Bij de berekening van de inkomstenbelasting van AOW-gerechtigden wordt van drie schijven gebruik gemaakt. De eerste schijf kent een aangepast tarief, omdat een AOW-gerechtigde geen AOW-premie betaalt.

* Voor mensen die geboren zijn voor 1 januari 1946 geldt een maximum van € 35.941 in plaats van € 35.129.

Heffingskortingen

Met het draaien aan de knoppen van de loonheffingskortingen wordt inkomensbeleid gemaakt. De belangrijkste heffingskortingen zijn:

  • De algemene heffingskorting die voor alle Nederlanders geldt;
  • De arbeidskorting die voor alle werkenden geldt;
  • De ouderenkorting die geldt voor Nederlanders boven de AOW-leeftijd.

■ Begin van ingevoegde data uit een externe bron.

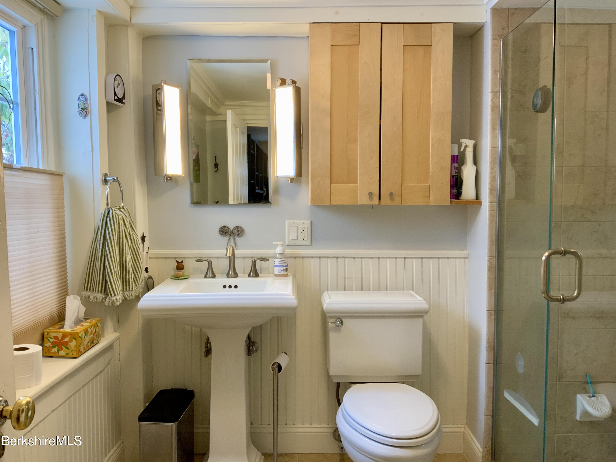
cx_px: 308
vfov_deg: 48.2
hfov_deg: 61.7
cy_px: 231
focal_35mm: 29
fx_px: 516
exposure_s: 1/60
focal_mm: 3
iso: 50
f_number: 1.8
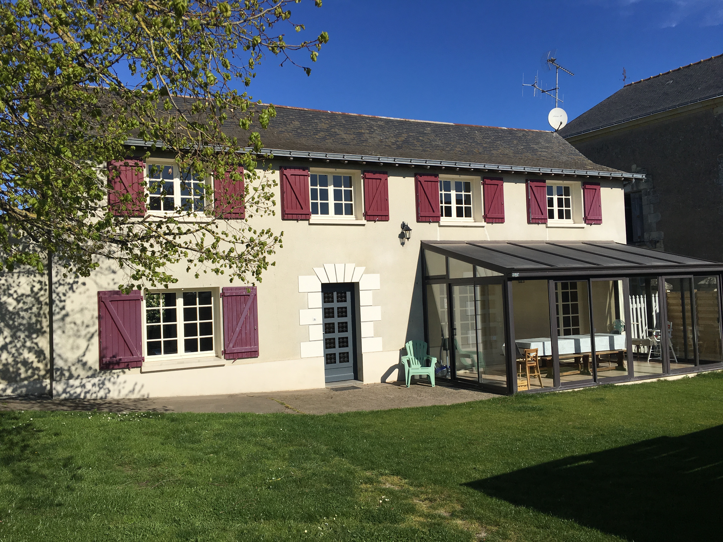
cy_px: 271
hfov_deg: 61.7
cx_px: 362
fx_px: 606
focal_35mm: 29
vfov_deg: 48.2
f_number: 2.2
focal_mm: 4.15
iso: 25
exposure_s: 1/3344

Het kabinet wil de koopkrachtontwikkeling gelijkmatiger verdelen. Zo wordt de ouderenkorting verhoogd om ervoor te zorgen dat meer ouderen er komend jaar op vooruit gaan. Ook wordt er geschoven tussen de algemene heffingskorting en de arbeidskorting om in het koopkrachtbeeld een betere balans te vinden tussen werkenden en (alleenstaande) uitkeringsgerechtigden.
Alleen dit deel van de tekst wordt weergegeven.